Mencionei depois nosso aço, mas o estrangeiro levantou o nariz e
perguntou-me se nosso aço podia ter executado o duro trabalho de insculpir
os obeliscos, realizado totalmente com instrumentos cortantes de cobre.
Isto nos desconcertou tanto que achamos prudente mudar nosso ataque
para a metafísica. Mandamos buscar um exemplar do livro, chamado o
Relógio de Sol, e lemos um capítulo ou dois, a respeito dum assunto não
bastante claro, mas que os bostonianos chamam de Grande Movimento do
Progresso.
O Conde disse simplesmente que Grandes Movimentos eram coisas
excessivamente comuns no seu tempo e quanto ao Progresso, foi, em certo
tempo, uma completa calamidade, porém jamais progredira.
Falamos então da grande beleza e da importância da Democracia e
muito nos esforçamos para fazer bem compreender ao Conde as vantagens
de que gozávamos em viver num país onde havia sufrágio ad libitum, e não
havia rei. Ele escutou com todo interesse e de fato mostrou-se não pouco
divertido. Quando acabamos, disse ele que, há muitíssimo tempo, ocorrera
algo bem semelhante. Treze províncias egípcias resolveram tornar-se
imediatamente livres e dar assim um magnífico exemplo ao resto da
humanidade. Reuniram-se seus sábios e cozinharam a mais engenhosa
constituição, que é possível conceber-se. Durante algum tempo, as coisas
correram admiravelmente bem, somente que seu costume de ufanar-se era
prodigioso. A coisa acabou, porém, com a consolidação dos treze estados,
com mais quinze ou vinte outros, no mais odioso e insuportável despotismo
de que jamais se ouviu falar na superfície da Terra.
Perguntei o nome do tirano usurpador.
Tanto quanto podia lembrar-se, era POPULAÇA.
Não sabendo que dizer a isso, ergui a voz e deplorei que os egípcios não
conhecessem o vapor.
O Conde olhou para mim com bastante espanto, mas não deu resposta.

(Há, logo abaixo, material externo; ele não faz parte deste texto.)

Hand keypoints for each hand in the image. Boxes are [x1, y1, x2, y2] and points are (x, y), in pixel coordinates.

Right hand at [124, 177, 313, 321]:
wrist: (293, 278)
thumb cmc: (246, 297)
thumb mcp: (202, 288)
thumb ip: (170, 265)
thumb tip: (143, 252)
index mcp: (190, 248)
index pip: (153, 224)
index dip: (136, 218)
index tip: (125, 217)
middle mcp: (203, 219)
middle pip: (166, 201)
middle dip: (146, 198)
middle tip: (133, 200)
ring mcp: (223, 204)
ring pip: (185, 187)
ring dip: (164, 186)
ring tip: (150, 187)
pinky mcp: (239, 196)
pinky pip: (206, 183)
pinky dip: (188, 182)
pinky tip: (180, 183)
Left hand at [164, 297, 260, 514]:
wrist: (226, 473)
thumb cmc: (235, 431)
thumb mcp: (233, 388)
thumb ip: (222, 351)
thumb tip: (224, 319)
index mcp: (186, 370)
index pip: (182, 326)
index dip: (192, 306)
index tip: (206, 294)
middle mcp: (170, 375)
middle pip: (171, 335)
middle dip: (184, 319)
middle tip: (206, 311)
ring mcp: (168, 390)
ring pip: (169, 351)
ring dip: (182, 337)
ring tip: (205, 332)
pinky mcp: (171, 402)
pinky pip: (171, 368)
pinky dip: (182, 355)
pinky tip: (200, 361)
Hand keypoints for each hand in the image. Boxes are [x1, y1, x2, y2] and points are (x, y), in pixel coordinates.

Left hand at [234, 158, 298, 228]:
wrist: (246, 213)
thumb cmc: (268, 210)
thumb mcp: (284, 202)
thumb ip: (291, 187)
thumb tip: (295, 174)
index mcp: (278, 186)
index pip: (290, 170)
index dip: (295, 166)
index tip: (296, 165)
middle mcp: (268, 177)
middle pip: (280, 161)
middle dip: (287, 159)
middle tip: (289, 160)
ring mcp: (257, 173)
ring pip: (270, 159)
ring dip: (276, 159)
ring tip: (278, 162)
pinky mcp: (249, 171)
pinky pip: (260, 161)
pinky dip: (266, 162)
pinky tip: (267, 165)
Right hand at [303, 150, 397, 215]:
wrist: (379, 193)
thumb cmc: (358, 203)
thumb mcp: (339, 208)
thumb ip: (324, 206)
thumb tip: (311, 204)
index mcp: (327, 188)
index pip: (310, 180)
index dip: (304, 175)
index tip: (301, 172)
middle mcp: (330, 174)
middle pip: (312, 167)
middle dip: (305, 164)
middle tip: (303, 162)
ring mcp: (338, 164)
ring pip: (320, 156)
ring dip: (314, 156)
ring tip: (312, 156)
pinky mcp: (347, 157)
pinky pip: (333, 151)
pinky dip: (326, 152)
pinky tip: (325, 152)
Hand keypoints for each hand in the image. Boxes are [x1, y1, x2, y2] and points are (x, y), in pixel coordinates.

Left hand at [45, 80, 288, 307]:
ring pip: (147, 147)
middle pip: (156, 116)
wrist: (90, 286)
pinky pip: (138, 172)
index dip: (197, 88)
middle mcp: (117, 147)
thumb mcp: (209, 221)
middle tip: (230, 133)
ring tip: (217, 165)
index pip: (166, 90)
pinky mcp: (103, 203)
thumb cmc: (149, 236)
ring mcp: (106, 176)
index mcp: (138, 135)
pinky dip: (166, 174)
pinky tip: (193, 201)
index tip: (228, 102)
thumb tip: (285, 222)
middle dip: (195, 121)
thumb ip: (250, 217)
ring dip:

O cavalheiro silencioso, porém, deu-me uma violenta cotovelada nas
costelas dizendo que eu já havia me comprometido suficientemente de uma
vez, e perguntou se eu era tão maluco, realmente, para não saber que a
moderna máquina a vapor deriva da invenção de Hero, através de Salomão
de Caus.
Estávamos agora em eminente perigo de sermos derrotados, mas nossa
boa sorte fez que o Doutor Ponnonner, tendo-se reanimado, voltasse em
nosso auxílio e perguntasse se o povo do Egito pretendia seriamente
rivalizar com os modernos, em todas as importantíssimas particularidades,
do traje.
Ouvindo isto, o Conde baixou a vista sobre as alças de suas calças e,
depois, pegando a ponta de uma das abas de sua casaca, levou-a até bem
perto dos olhos, examinando-a, durante alguns minutos. Deixando-a cair,
por fim, sua boca escancarou-se gradualmente, de uma orelha à outra, mas
não me recordo se ele disse qualquer coisa à guisa de resposta.

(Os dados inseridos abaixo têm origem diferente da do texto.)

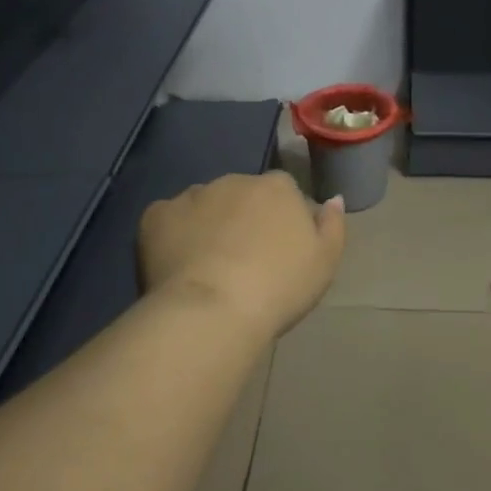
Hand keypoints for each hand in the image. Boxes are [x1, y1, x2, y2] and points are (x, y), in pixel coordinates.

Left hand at [139, 172, 346, 337]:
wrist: (214, 310)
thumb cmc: (279, 287)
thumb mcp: (325, 262)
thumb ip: (333, 224)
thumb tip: (333, 199)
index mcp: (277, 187)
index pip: (282, 192)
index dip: (279, 219)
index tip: (277, 250)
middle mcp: (235, 180)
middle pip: (241, 195)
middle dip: (241, 218)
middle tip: (242, 261)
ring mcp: (192, 195)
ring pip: (203, 205)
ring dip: (207, 224)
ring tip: (207, 266)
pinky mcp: (157, 215)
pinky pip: (167, 219)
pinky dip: (171, 235)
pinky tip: (177, 264)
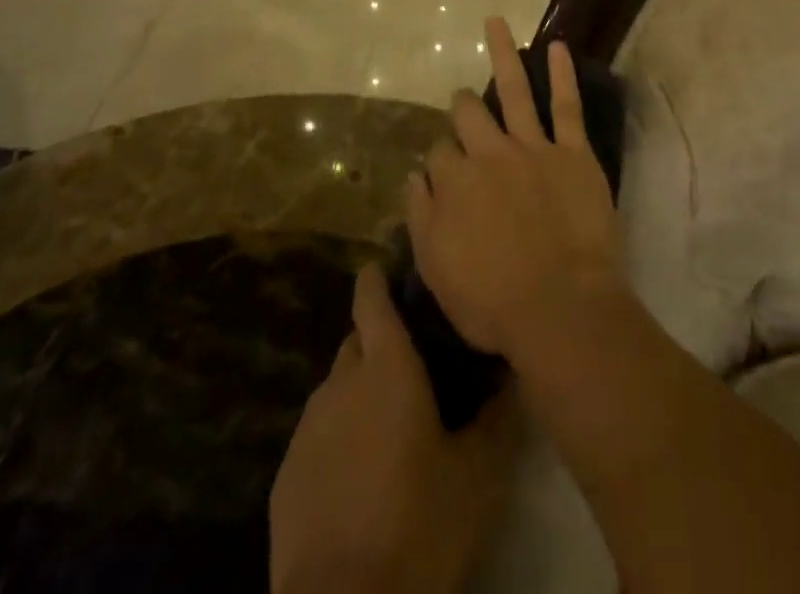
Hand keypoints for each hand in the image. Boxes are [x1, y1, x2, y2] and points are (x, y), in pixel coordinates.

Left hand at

Neste momento, recuperamos nossas energias e o Doutor, aproximando-
se da Múmia, com grande dignidade, rogou-lhe que lhe dissesse, com toda a
franqueza, e sob sua honra de cavalheiro, se os egípcios tinham
compreendido em alguma época, a fabricação, quer das pastilhas de
Ponnonner, quer das pílulas de Bandreth.
Aguardávamos, com profunda ansiedade, uma resposta, mas foi em vão.

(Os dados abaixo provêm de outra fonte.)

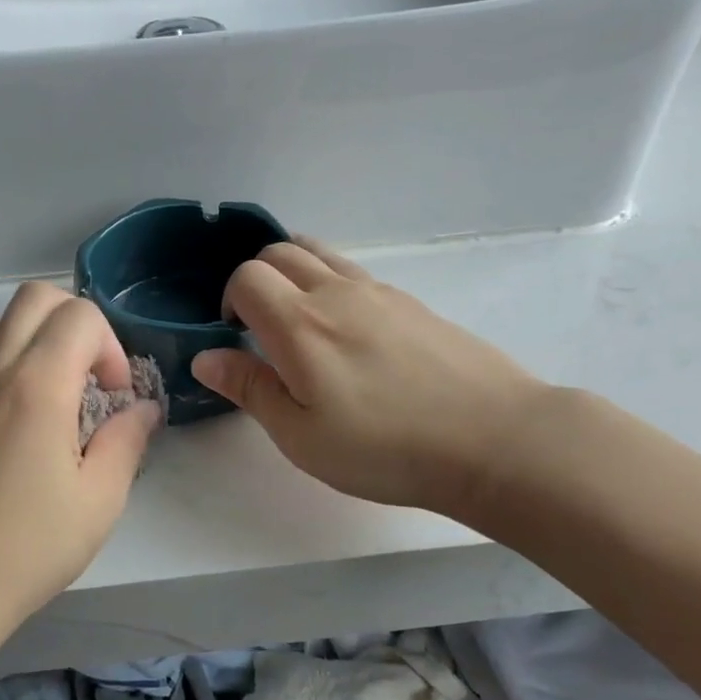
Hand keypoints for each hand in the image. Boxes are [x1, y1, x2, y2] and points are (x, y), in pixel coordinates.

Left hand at [0, 283, 160, 625]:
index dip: (111, 347)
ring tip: (57, 385)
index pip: (79, 316)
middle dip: (78, 323)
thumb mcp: (100, 499)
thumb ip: (127, 440)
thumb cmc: (28, 546)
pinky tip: (23, 406)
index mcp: (37, 386)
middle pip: (36, 298)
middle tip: (93, 379)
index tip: (116, 397)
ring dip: (37, 334)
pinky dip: (5, 352)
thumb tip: (144, 408)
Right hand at [191, 238, 548, 524]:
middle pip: (280, 251)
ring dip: (295, 273)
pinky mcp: (412, 303)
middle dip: (257, 279)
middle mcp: (336, 292)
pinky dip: (332, 284)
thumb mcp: (302, 436)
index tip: (237, 338)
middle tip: (262, 328)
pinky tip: (350, 335)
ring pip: (320, 253)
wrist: (494, 439)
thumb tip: (205, 357)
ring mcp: (380, 292)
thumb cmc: (385, 448)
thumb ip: (250, 389)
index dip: (230, 301)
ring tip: (301, 323)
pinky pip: (355, 273)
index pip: (246, 277)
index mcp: (300, 324)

A resposta não chegava. O egípcio enrubesceu e baixou a cabeça. Jamais
houve triunfo mais consumado; jamais derrota alguma foi suportada de tão
má vontade. De fato, não podia tolerar o espetáculo da mortificação da
pobre Múmia. Peguei do chapéu, cumprimentei-a e despedi-me.
Ao chegar em casa, já passava das quatro horas e fui imediatamente
para a cama. São agora dez horas da manhã. Estou de pé desde as sete,
escrevendo estas notas, em benefício da minha família e da humanidade.
Quanto à primeira, não mais a verei. Minha mulher é uma víbora. A
verdade é que estou nauseado, até o mais íntimo, desta vida e do Século
Dezenove em geral. Estou convencido de que tudo vai de pernas viradas.
Além disso, estou ansioso por saber quem será o Presidente, em 2045.
Portanto, logo que acabar de me barbear e de tomar uma xícara de café, irei
até a casa de Ponnonner fazer-me embalsamar por uns duzentos anos.